Menyongsong masa depan yang lebih cerah, Direktur Utama PT Capri Nusa Satu Property Tbk, Jansen Surbakti, mengungkapkan target pendapatan perusahaan untuk tahun 2019. Ia memproyeksikan pendapatan akan meningkat signifikan menjadi Rp 25 miliar, sebuah lompatan dari capaian tahun 2018. Pendapatan ini akan ditopang oleh dua pilar bisnis utama, yaitu operasional resor dan beach club, serta pendapatan dari penyewaan ruang perkantoran. Jansen Surbakti menyatakan keyakinannya bahwa target ambisius tersebut dapat tercapai.
Optimisme ini bukan tanpa alasan. Tambahan modal kerja yang diperoleh dari hasil IPO menjadi suntikan energi baru bagi CPRI. Dana yang berhasil dihimpun dari publik akan dialokasikan secara strategis untuk beberapa lini pengembangan. Sebagian dana akan digunakan untuk menyelesaikan pembangunan proyek convention center dan perkantoran yang berlokasi di Jatiwaringin, Jakarta Timur. Selain itu, porsi dana lainnya akan diarahkan untuk pembangunan resor dan spa berstandar internasional di Nusa Penida, Bali. Proyek-proyek ini diharapkan tidak hanya akan meningkatkan kapasitas bisnis CPRI tetapi juga memperkuat posisinya sebagai pengembang properti yang inovatif dan memiliki visi jangka panjang, terutama dalam memanfaatkan potensi pariwisata yang begitu besar di Indonesia.
Perusahaan secara aktif berupaya untuk terus berkembang dan memberikan kontribusi positif bagi industri properti dan pariwisata.

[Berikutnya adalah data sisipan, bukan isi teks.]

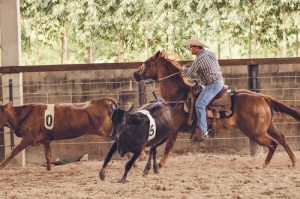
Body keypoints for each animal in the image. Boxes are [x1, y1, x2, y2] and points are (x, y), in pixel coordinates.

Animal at [134, 51, 300, 168]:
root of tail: (263, 97)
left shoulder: (173, 128)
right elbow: (153, 143)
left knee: (273, 143)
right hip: (268, 127)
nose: (135, 74)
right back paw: (292, 161)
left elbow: (168, 145)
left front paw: (160, 165)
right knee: (282, 139)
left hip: (255, 133)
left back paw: (264, 165)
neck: (179, 95)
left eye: (148, 62)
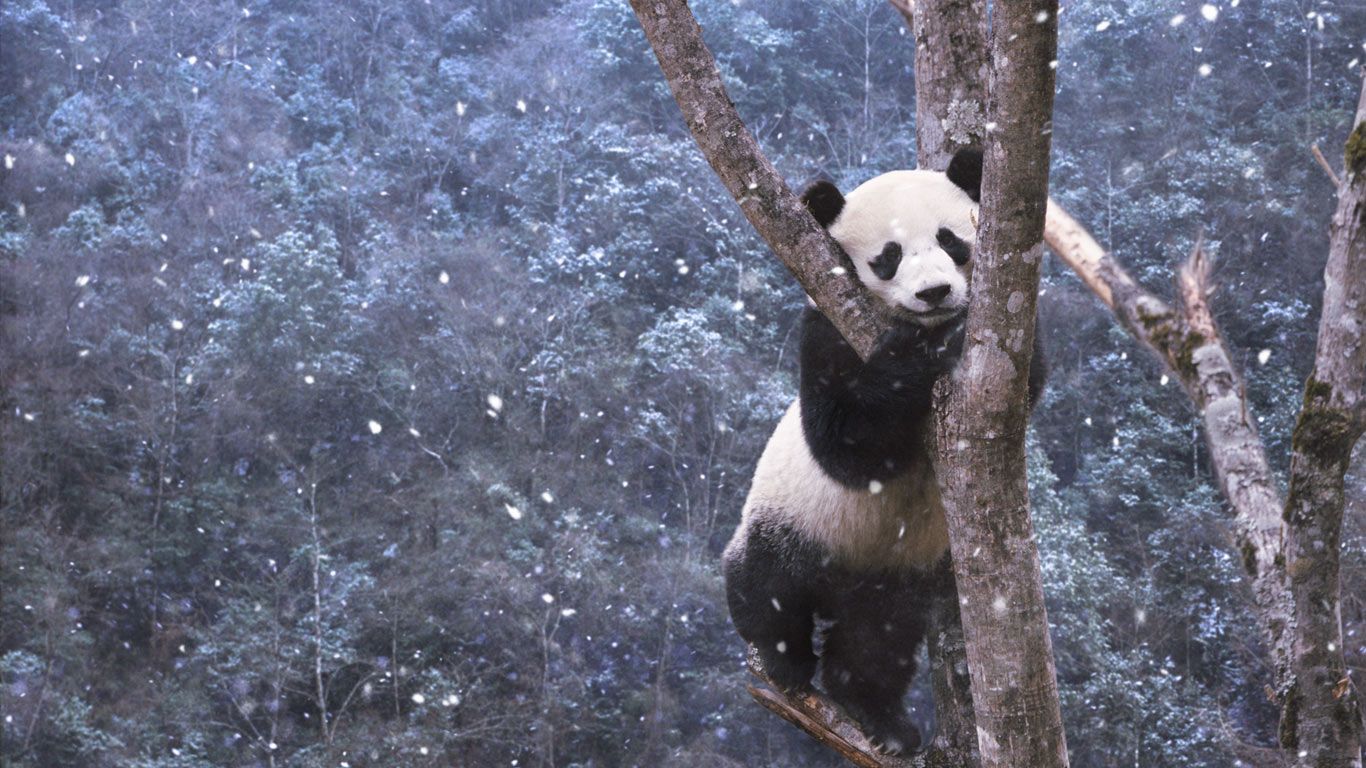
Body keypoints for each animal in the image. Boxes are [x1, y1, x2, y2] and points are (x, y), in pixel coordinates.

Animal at [722, 148, 1045, 755]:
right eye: (888, 257)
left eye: (951, 240)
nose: (934, 293)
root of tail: (840, 583)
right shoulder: (825, 330)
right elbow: (846, 443)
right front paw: (918, 352)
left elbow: (1024, 377)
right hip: (791, 516)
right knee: (764, 583)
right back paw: (785, 662)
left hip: (891, 575)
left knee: (876, 642)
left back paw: (883, 721)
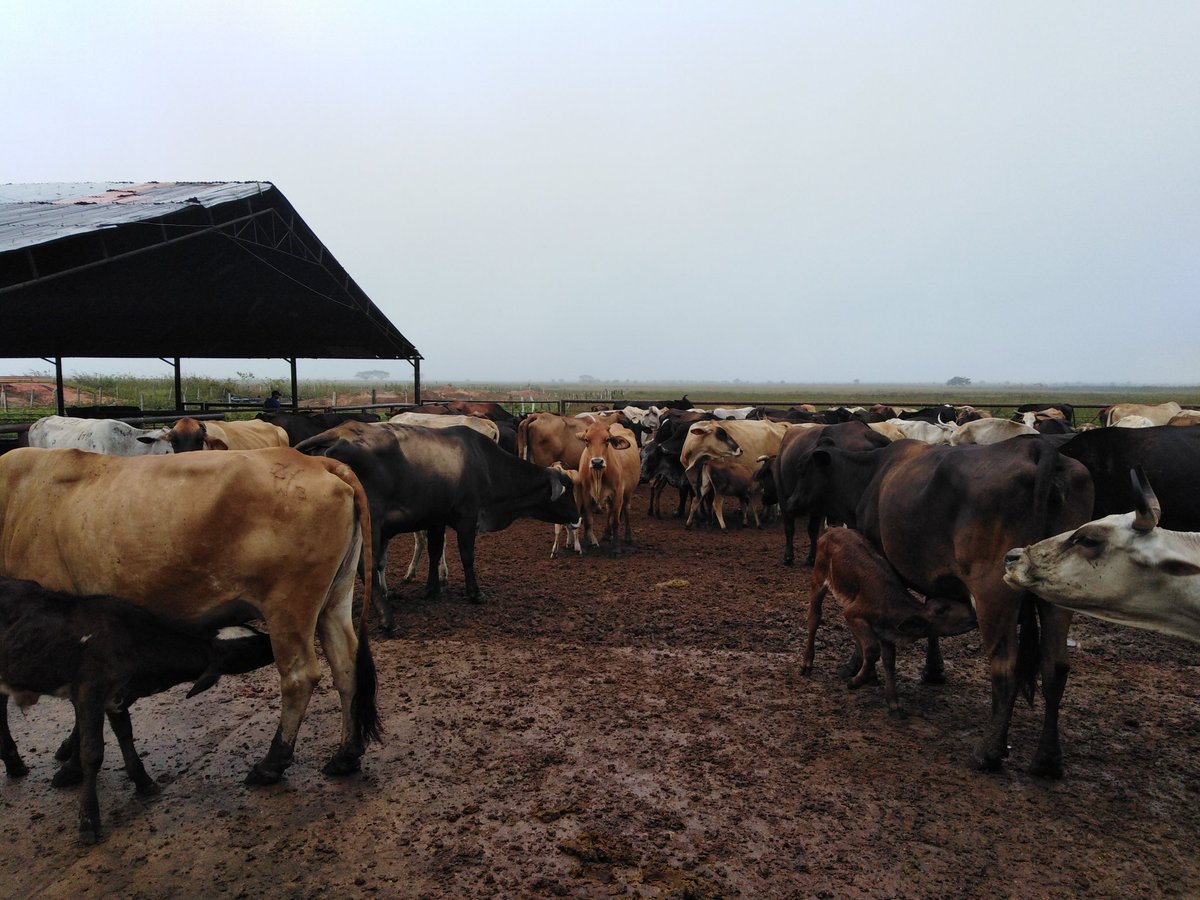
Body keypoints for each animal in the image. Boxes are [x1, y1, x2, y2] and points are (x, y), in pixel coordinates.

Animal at [0, 446, 380, 786]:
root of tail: (317, 462)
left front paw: (65, 766)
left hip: (288, 606)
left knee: (299, 677)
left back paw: (272, 763)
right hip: (334, 599)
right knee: (346, 666)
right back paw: (346, 754)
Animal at [0, 577, 274, 843]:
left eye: (252, 631)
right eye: (246, 650)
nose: (273, 643)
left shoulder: (116, 697)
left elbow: (125, 733)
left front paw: (143, 781)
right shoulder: (89, 694)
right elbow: (93, 753)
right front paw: (88, 821)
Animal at [295, 422, 579, 631]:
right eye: (567, 491)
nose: (577, 518)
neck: (484, 464)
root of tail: (336, 432)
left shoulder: (436, 519)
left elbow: (434, 552)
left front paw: (432, 589)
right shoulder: (467, 517)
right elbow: (467, 556)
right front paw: (475, 593)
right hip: (371, 523)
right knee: (368, 565)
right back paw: (387, 617)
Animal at [576, 422, 640, 553]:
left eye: (607, 440)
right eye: (586, 439)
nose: (597, 462)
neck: (598, 475)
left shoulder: (618, 492)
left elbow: (615, 521)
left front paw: (616, 548)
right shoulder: (585, 492)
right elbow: (588, 520)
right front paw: (585, 544)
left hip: (628, 492)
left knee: (626, 510)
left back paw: (628, 536)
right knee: (609, 509)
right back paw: (606, 533)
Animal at [803, 529, 978, 714]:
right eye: (942, 610)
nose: (974, 614)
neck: (890, 605)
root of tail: (830, 531)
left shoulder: (885, 633)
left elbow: (888, 661)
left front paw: (894, 703)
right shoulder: (852, 612)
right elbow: (872, 649)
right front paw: (855, 682)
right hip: (818, 577)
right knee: (814, 617)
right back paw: (807, 663)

Dengan strategi yang matang dan dukungan penuh dari investor, CPRI optimis dapat meraih kesuksesan yang berkelanjutan di masa mendatang. Keberhasilan IPO ini menjadi bukti nyata bahwa investor melihat potensi besar dalam model bisnis yang ditawarkan CPRI, yang menggabungkan pengembangan properti dengan konsep pariwisata yang menarik. Langkah ini diharapkan dapat menjadi pijakan kuat bagi CPRI untuk terus berinovasi dan memperluas jangkauan bisnisnya, tidak hanya di Bali tetapi juga di destinasi-destinasi potensial lainnya. Dengan demikian, CPRI tidak hanya bertumbuh sebagai entitas bisnis tetapi juga berkontribusi dalam memajukan sektor pariwisata Indonesia.
Dalam menghadapi persaingan pasar yang semakin ketat, CPRI berkomitmen untuk menjaga kualitas dan standar pelayanan di seluruh lini bisnisnya. Investasi pada pengembangan infrastruktur pariwisata berkualitas tinggi di Nusa Penida diharapkan akan menarik lebih banyak wisatawan domestik maupun mancanegara, sekaligus menciptakan lapangan kerja dan mendorong pertumbuhan ekonomi lokal. Perusahaan juga berencana untuk terus menjajaki peluang pengembangan properti di lokasi-lokasi strategis lainnya yang memiliki potensi pertumbuhan tinggi.
Selain itu, CPRI juga menyadari pentingnya pengelolaan perusahaan yang baik dan transparan. Laporan keuangan yang akuntabel dan kepatuhan terhadap regulasi pasar modal akan menjadi prioritas utama untuk menjaga kepercayaan investor dan publik. Dengan fondasi yang kuat dan visi yang jelas, PT Capri Nusa Satu Property Tbk optimis dapat terus memberikan nilai tambah bagi para pemegang sahamnya dan berkontribusi pada perkembangan ekonomi nasional. Kesuksesan IPO ini menjadi penanda awal dari perjalanan CPRI yang diharapkan akan penuh prestasi dan inovasi di industri properti dan pariwisata Indonesia.